IL RESTO DEL MONDO
All'estero, sarà capitato a molti di leggere o di sentirsi dire: ma perché Berlusconi prende così tanti voti? Il presidente del consiglio è diventato un caso oltre le Alpi per storie giudiziarie che in nessuna altra democrazia avrebbero permesso a chiunque di restare al potere. Il risultato è che la sua vicenda sta rendendo di nuovo incomprensibile l'Italia all'estero, offrendo l'immagine di un sistema paese legato al leader del cucù.
La debolezza del Cavaliere sul piano internazionale è una Maginot che nei piani di Palazzo Chigi deve reggere almeno fino al vertice aquilano del G8 in luglio.
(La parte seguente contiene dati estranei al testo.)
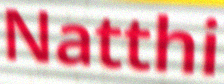
Natthi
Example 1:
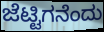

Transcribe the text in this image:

ಜೆಟ್ಟಿಗನೆಂದು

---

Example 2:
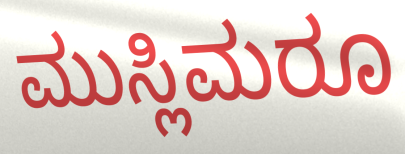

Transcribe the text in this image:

ಮುಸ್ಲಿಮರೂ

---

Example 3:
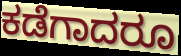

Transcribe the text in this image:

ಕಡೆಗಾದರೂ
Altro che complotto, siamo alla trincea con il Vaticano addirittura tra le prime linee nemiche.
A Strasburgo, Berlusconi ha perso praticamente senza combattere la battaglia per imporre alla presidenza del parlamento europeo Mario Mauro, il suo candidato. La Germania e la Francia si sono opposte, puntando su un altro parlamentare polacco. Il voto finale ci sarà il 7 luglio ma Berlusconi ha già alzato bandiera bianca, «ci siamo resi conto di essere arrivati un po' tardi». In realtà, è andata peggio: c'è stato un no carolingio che per lui suona ad personam.
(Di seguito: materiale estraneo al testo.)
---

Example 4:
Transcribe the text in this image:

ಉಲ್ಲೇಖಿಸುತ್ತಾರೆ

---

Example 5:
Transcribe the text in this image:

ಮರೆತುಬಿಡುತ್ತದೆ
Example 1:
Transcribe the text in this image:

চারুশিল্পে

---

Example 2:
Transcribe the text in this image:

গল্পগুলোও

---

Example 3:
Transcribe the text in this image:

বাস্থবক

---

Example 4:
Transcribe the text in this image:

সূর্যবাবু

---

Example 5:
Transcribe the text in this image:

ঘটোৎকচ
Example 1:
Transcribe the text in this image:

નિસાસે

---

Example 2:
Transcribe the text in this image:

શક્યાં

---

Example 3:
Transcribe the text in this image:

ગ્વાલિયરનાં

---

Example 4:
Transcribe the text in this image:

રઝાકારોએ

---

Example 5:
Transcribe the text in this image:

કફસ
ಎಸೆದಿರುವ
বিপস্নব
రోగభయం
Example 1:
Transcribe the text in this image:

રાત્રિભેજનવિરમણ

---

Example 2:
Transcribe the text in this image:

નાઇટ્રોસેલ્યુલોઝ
A Berlino, il problema non è l'Italia: l'altro ieri il più importante premio letterario tedesco è stato dato a Claudio Magris con l'alta motivazione che «come pochi altri si è confrontato con il problema del vivere insieme e della cooperazione tra diverse culture». A Berlino, il problema è la credibilità di Berlusconi, tra i suoi scandali casalinghi (di cui la stampa tedesca continua a dare informazione quotidiana) e certi comportamenti sospetti agli occhi di interlocutori avvezzi a fare un tutt'uno di politica e affari, come la vicenda Opel. Dove il premier ha lasciato sola la Fiat, nonostante la partita industriale fosse gestita dal governo Merkel in prima persona.
A Parigi, la più che franca diplomazia francese ha sempre malvisto il capo del governo italiano, mai amato all'Eliseo dove per altro presidenti socialisti non si vedono da un bel pezzo. A Londra hanno altri guai cui pensare, ma non è un caso che l'attacco più chirurgico sia arrivato anche qui da ambienti politici conservatori, rappresentati dal Financial Times. «Berlusconi è un pericolo e un esempio malefico per tutti», ha scritto il più influente quotidiano economico mondiale, e senza fare nemmeno una domanda.
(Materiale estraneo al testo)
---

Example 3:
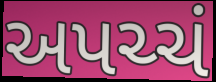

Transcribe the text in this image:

અપચ્ચં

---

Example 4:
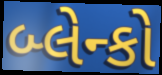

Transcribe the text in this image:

બ્લેન્કો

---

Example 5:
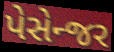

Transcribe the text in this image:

પેસેન્જર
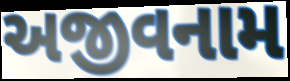
અજીવનામ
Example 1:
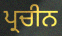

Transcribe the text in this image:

ਪ੍ਰਚੀਨ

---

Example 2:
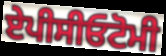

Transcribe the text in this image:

ਏਪੀਸੀਓਟੋਮੀ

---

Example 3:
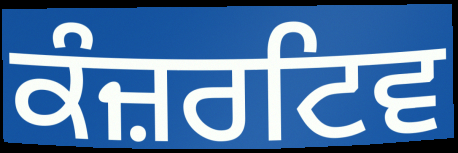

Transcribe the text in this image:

ਕੰਜ਼ਰਟਿਵ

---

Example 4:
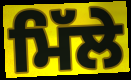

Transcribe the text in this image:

ਮਿੱਲੇ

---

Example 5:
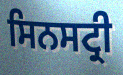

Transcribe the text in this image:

ਸਿਨਸਟ੍ਰੀ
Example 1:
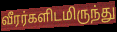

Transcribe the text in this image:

வீரர்களிடமிருந்து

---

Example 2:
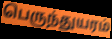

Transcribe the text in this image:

பெருந்துயரம்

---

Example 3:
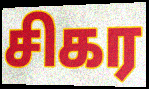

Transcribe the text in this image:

சிகர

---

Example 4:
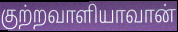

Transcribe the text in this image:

குற்றவாளியாவான்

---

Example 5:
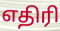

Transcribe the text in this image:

எதிரி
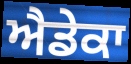
ਐਡੇਕਾ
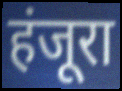
हंजूरा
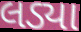
લડ્યા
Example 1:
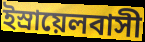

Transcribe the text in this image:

ইস্রায়েলবাসী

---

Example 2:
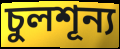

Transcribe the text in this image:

চুলশূন্য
Nell'America di Obama, la considerazione del leader del cucù sembra ancora più bassa se si guarda ai passi ufficiali, attraverso cui la diplomazia manda i suoi messaggi e governa. Dell'Italia di Berlusconi non c'è nulla da capire, la sede dell'ambasciata Usa di via Veneto a Roma è ancora vacante e la nomina del nuovo ambasciatore tarda a cinque mesi dell'insediamento del presidente americano. Certamente un caffé alla Casa Bianca non si nega a nessuno, ma il presidente del consiglio l'ha pagato con soldi non suoi, mandando altri militari e mezzi in Afghanistan.
E' noto che gli americani ragionano esclusivamente in base ai rapporti di forza. Se Berlusconi è in sella nonostante tutto, per loro è ok. La scuola Kissinger insegna che la moderazione è una virtù solo per quelle persone che pensano di avere un'alternativa. Berlusconi non ce l'ha e dunque the show must go on. Al G8 si vedrà.